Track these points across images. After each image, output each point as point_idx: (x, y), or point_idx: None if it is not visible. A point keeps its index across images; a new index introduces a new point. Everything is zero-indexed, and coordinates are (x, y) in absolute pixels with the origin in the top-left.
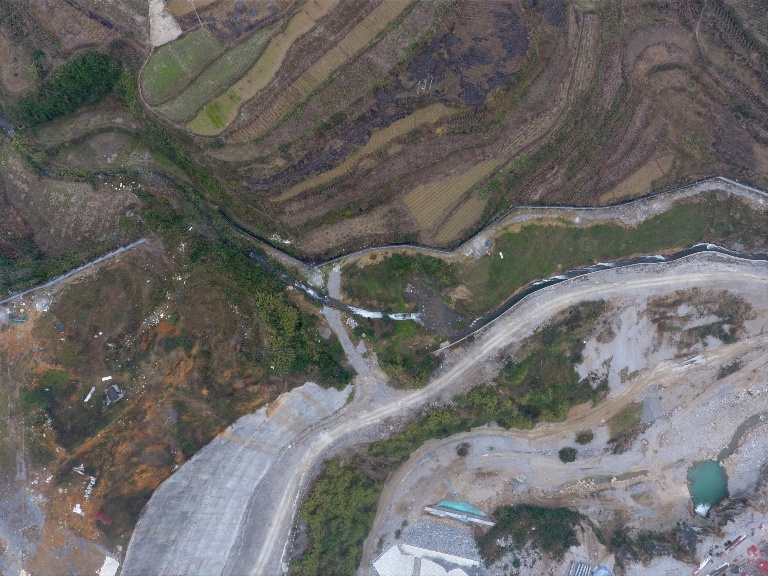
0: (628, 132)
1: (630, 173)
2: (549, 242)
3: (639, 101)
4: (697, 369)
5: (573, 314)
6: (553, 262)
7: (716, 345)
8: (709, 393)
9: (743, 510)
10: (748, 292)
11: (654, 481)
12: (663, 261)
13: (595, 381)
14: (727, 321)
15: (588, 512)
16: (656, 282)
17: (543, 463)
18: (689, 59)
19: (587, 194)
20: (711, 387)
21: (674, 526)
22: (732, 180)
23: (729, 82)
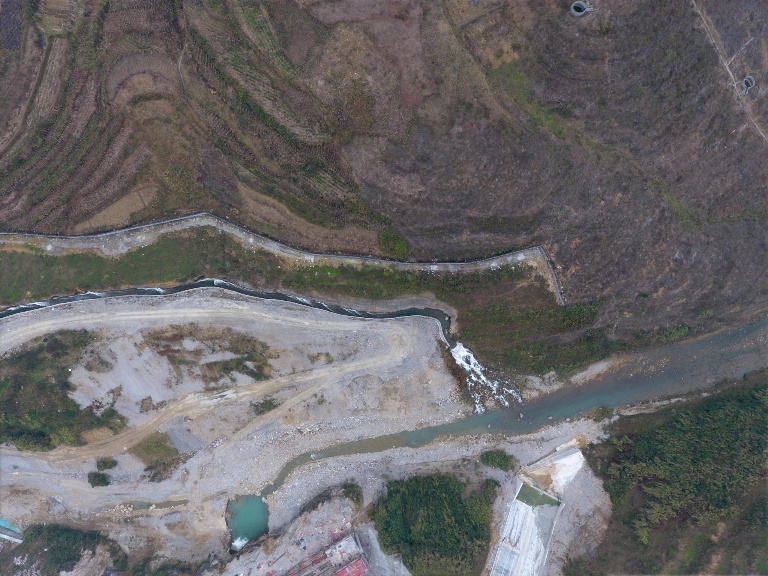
0: (105, 161)
1: (108, 203)
2: (15, 268)
3: (118, 130)
4: (226, 404)
5: (49, 342)
6: (21, 289)
7: (247, 381)
8: (250, 428)
9: (258, 548)
10: (256, 331)
11: (191, 511)
12: (159, 294)
13: (99, 409)
14: (247, 358)
15: (119, 537)
16: (149, 315)
17: (74, 485)
18: (175, 90)
19: (54, 222)
20: (252, 422)
21: (205, 558)
22: (218, 217)
23: (210, 116)
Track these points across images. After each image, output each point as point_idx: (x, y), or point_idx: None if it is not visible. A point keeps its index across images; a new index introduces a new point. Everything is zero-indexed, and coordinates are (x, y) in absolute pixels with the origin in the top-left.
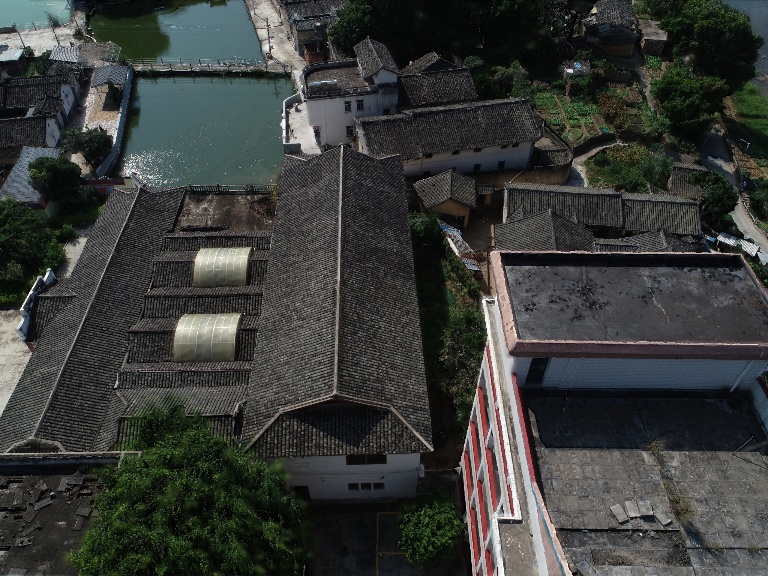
# # # #
Rewrite the records, from their start through the line containing "5: (49, 342)", as a Markdown table with the columns Row and Line, one numbered row per line and no blank lines. Leave the pictures out of the answer.

• [Answer to this exercise]:
| Row | Line |
|---|---|
| 1 | Track these points across images. After each image, output each point as point_idx: (x, y), or point_idx: None if it is not visible. A point keeps its index across images; a new index introduces a new point. Everything is zero-indexed, and coordinates are (x, y) in absolute pixels with the origin in the top-left. |
| 2 | 0: (628, 132) |
| 3 | 1: (630, 173) |
| 4 | 2: (549, 242) |
| 5 | 3: (639, 101) |
| 6 | 4: (697, 369) |
| 7 | 5: (573, 314) |
| 8 | 6: (553, 262) |
| 9 | 7: (716, 345) |
| 10 | 8: (709, 393) |
| 11 | 9: (743, 510) |
| 12 | 10: (748, 292) |
| 13 | 11: (654, 481) |
| 14 | 12: (663, 261) |
| 15 | 13: (595, 381) |
| 16 | 14: (727, 321) |
| 17 | 15: (588, 512) |
| 18 | 16: (656, 282) |
| 19 | 17: (543, 463) |
| 20 | 18: (689, 59) |
| 21 | 19: (587, 194) |
| 22 | 20: (711, 387) |
| 23 | 21: (674, 526) |
| 24 | 22: (732, 180) |
| 25 | 23: (729, 82) |
| 26 | 0: (105, 161) |
| 27 | 1: (108, 203) |
| 28 | 2: (15, 268) |
| 29 | 3: (118, 130) |
| 30 | 4: (226, 404) |
| 31 | 5: (49, 342) |